§ Problem:
Copy all the records exactly, but keep the pictures out of your version.

§ Provided material:

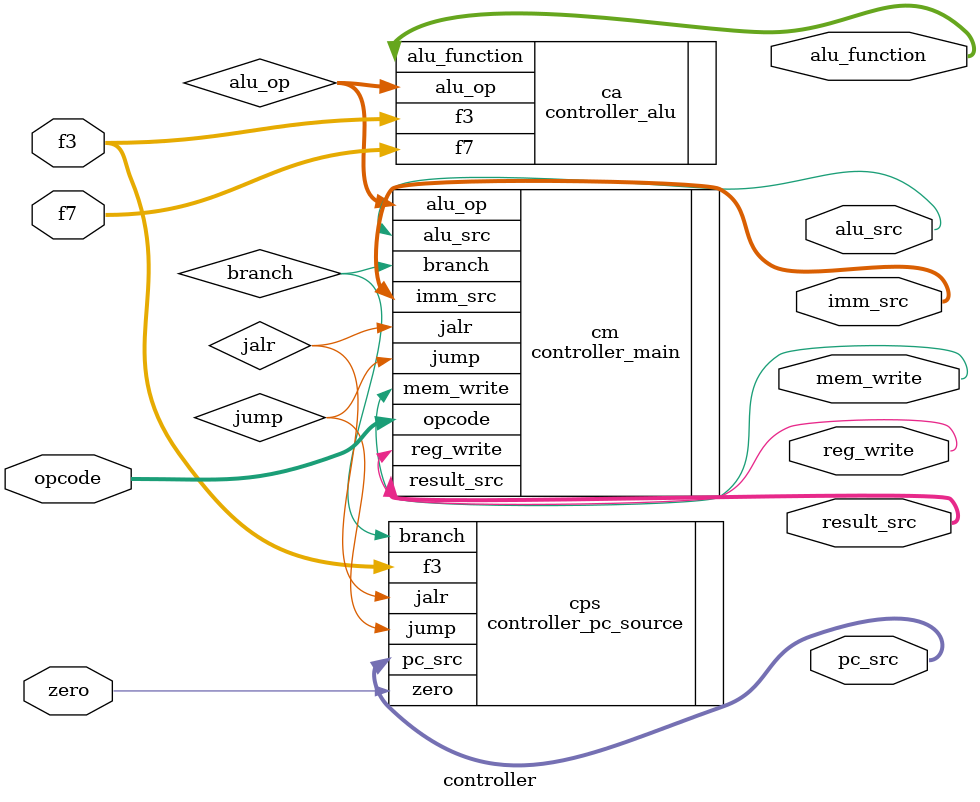
<source format=v>
module controller (
    // Datapath outputs
    opcode,
    f3,
    f7,
    zero,

    // Datapath inputs
    pc_src,
    imm_src,
    reg_write,
    alu_src,
    alu_function,
    mem_write,
    result_src
);
    input [6:0] opcode;
    input [2:0] f3;
    input [6:0] f7;
    input zero;

    output [1:0] pc_src;
    output [2:0] imm_src;
    output reg_write;
    output alu_src;
    output [2:0] alu_function;
    output mem_write;
    output [1:0] result_src;

    wire branch;
    wire jalr;
    wire jump;
    wire [1:0] alu_op;

    controller_main cm (
        .opcode(opcode),

        .reg_write(reg_write),
        .imm_src(imm_src),
        .alu_src(alu_src),
        .mem_write(mem_write),
        .result_src(result_src),

        .branch(branch),
        .alu_op(alu_op),
        .jump(jump),
        .jalr(jalr)
    );

    controller_pc_source cps (
        .branch(branch),
        .jump(jump),
        .jalr(jalr),
        .zero(zero),
        .f3(f3),
        .pc_src(pc_src)
    );

    controller_alu ca (
        .f3(f3),
        .f7(f7),
        .alu_op(alu_op),
        .alu_function(alu_function)
    );
endmodule
</source>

§ Task output:
<source format=v>
module controller (
    // Datapath outputs
    opcode,
    f3,
    f7,
    zero,

    // Datapath inputs
    pc_src,
    imm_src,
    reg_write,
    alu_src,
    alu_function,
    mem_write,
    result_src
);
    input [6:0] opcode;
    input [2:0] f3;
    input [6:0] f7;
    input zero;

    output [1:0] pc_src;
    output [2:0] imm_src;
    output reg_write;
    output alu_src;
    output [2:0] alu_function;
    output mem_write;
    output [1:0] result_src;

    wire branch;
    wire jalr;
    wire jump;
    wire [1:0] alu_op;

    controller_main cm (
        .opcode(opcode),

        .reg_write(reg_write),
        .imm_src(imm_src),
        .alu_src(alu_src),
        .mem_write(mem_write),
        .result_src(result_src),

        .branch(branch),
        .alu_op(alu_op),
        .jump(jump),
        .jalr(jalr)
    );

    controller_pc_source cps (
        .branch(branch),
        .jump(jump),
        .jalr(jalr),
        .zero(zero),
        .f3(f3),
        .pc_src(pc_src)
    );

    controller_alu ca (
        .f3(f3),
        .f7(f7),
        .alu_op(alu_op),
        .alu_function(alu_function)
    );
endmodule
</source>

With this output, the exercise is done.